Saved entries
---

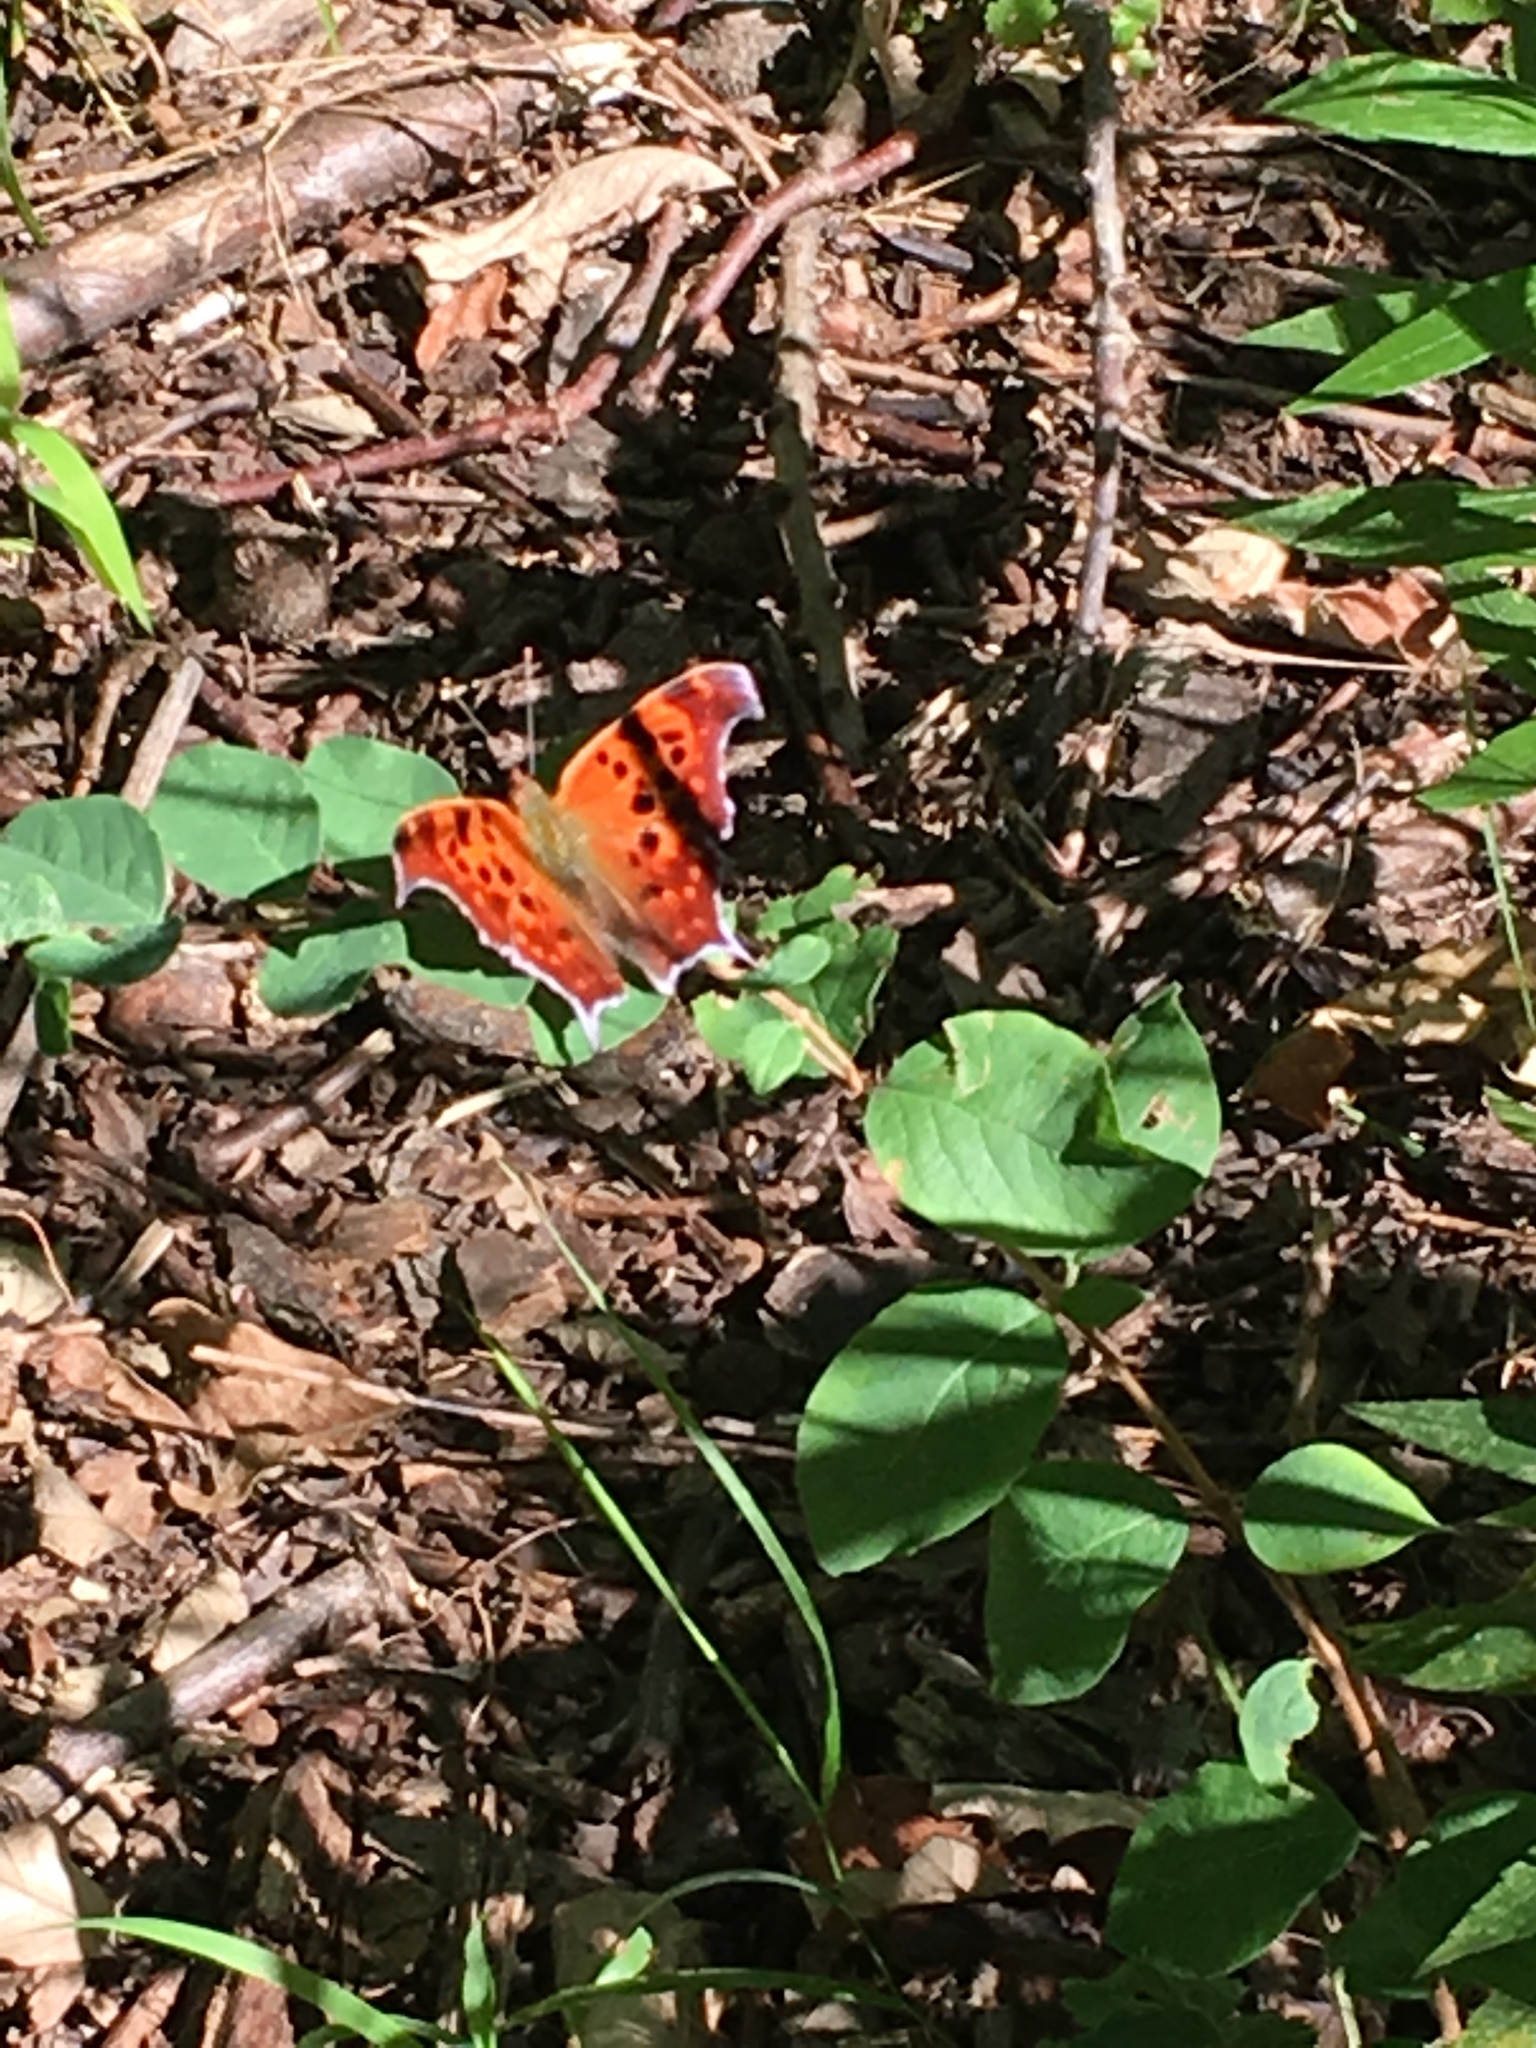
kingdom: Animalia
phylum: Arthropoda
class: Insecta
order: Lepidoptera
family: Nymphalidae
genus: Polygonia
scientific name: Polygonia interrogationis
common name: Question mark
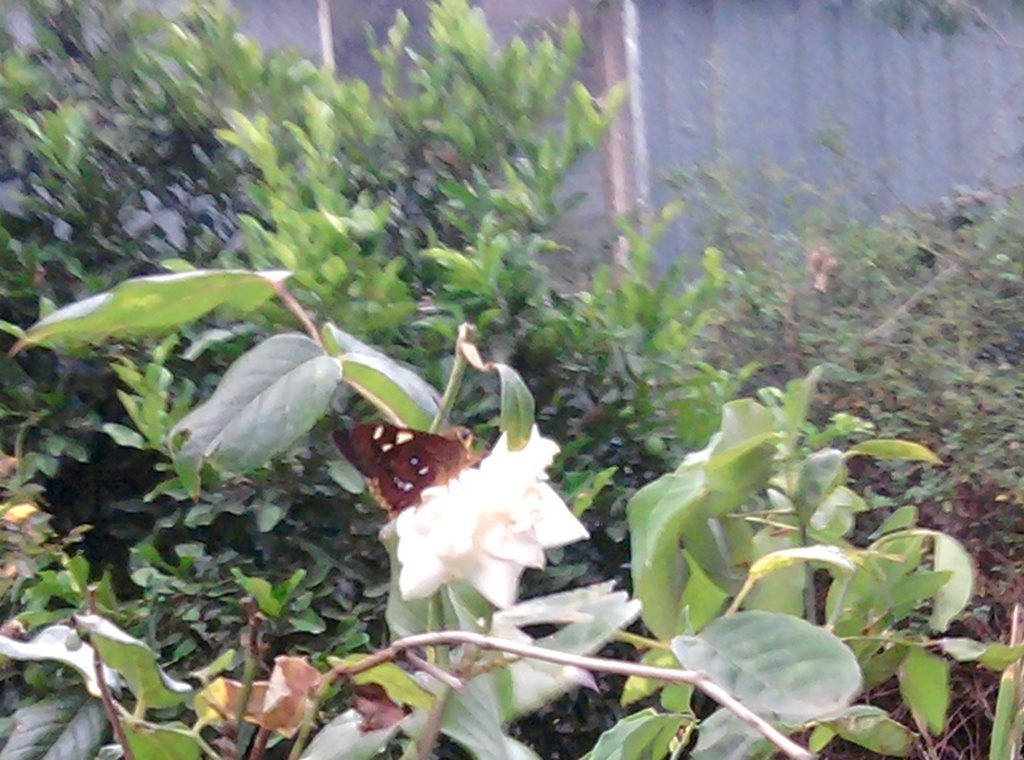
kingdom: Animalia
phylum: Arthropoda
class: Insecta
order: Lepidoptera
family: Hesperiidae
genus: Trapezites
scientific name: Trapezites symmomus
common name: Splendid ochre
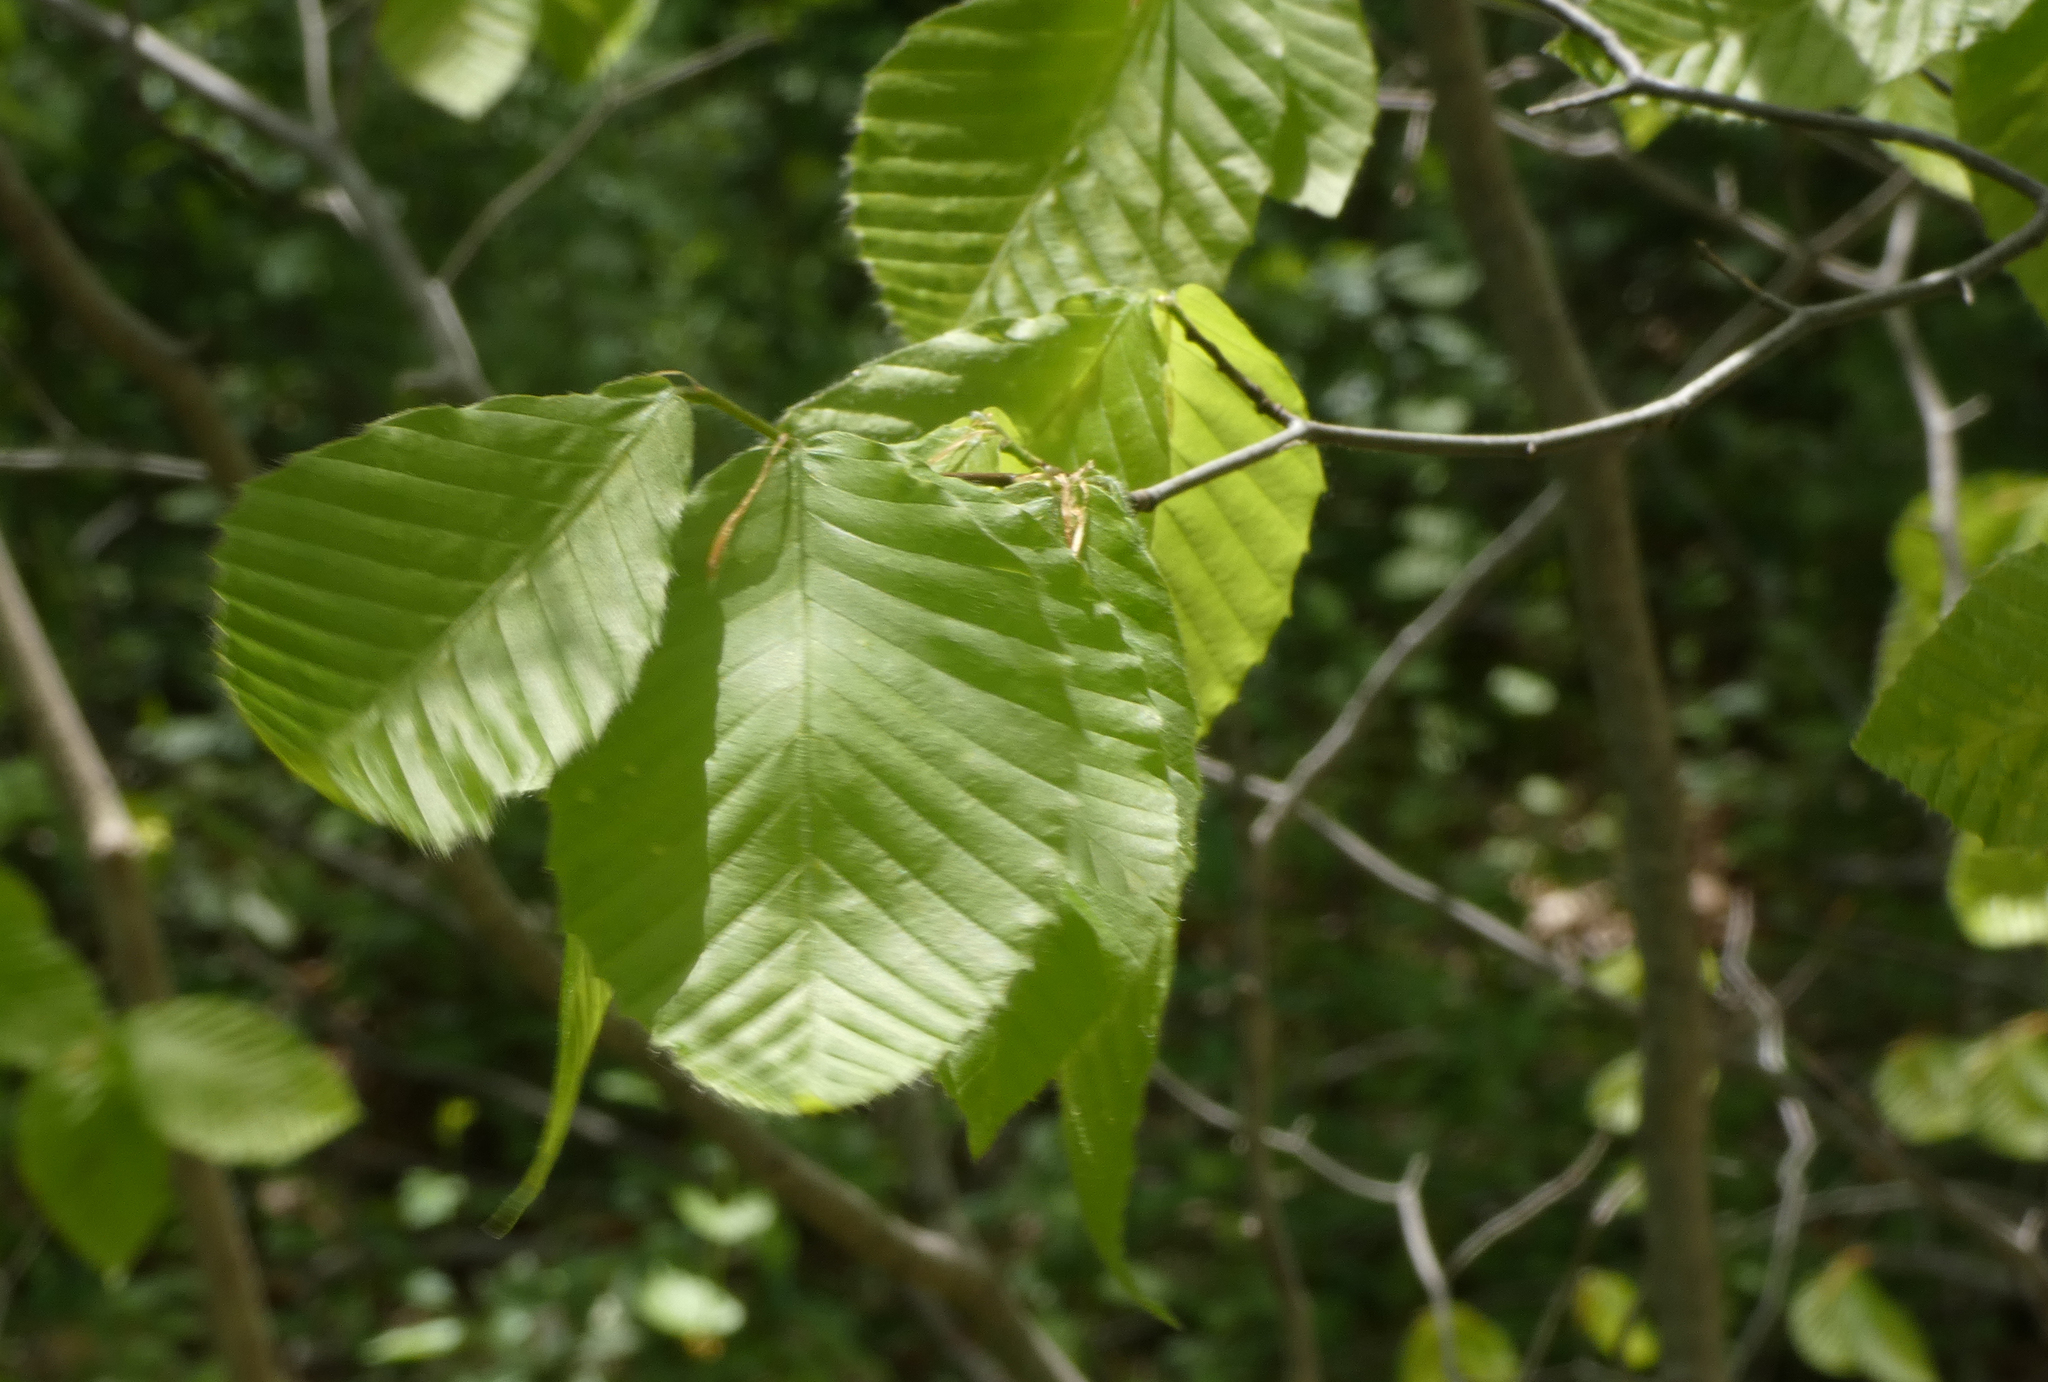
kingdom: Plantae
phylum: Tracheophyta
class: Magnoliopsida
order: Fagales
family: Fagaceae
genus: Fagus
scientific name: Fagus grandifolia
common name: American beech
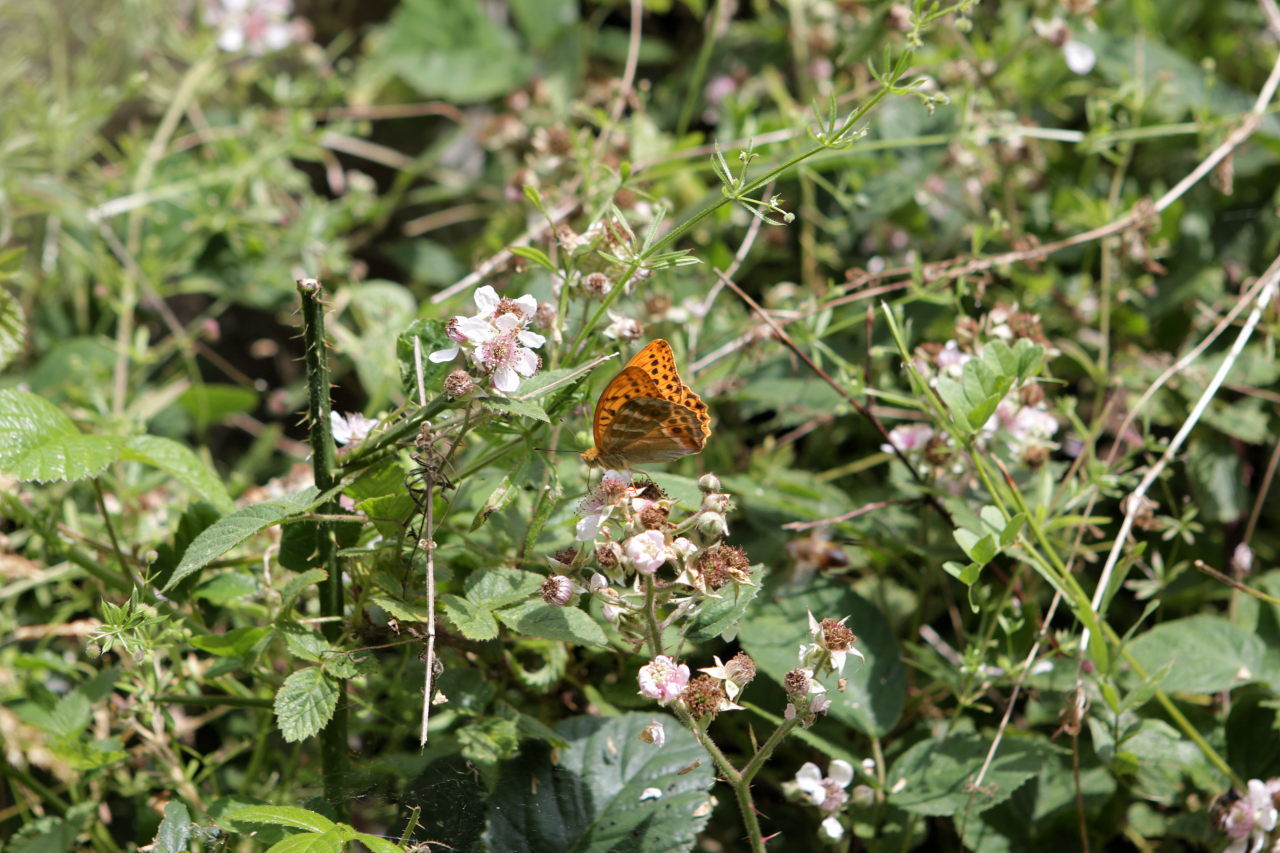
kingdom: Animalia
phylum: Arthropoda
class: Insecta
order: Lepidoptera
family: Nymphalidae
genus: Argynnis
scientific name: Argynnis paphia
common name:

---

__REQUEST__.
Output every line from the one containing "family: Fagaceae" through the end of the records as a Markdown table with the columns Row and Line. Skip blank lines and leave the pictures out.

__TASK OUTPUT__.
| Row | Line |
|---|---|
| 1 | family: Fagaceae |
| 2 | genus: Fagus |
| 3 | scientific name: Fagus grandifolia |
| 4 | common name: American beech |
| 5 | kingdom: Animalia |
| 6 | phylum: Arthropoda |
| 7 | class: Insecta |
| 8 | order: Lepidoptera |
| 9 | family: Nymphalidae |
| 10 | genus: Argynnis |
| 11 | scientific name: Argynnis paphia |
| 12 | common name: |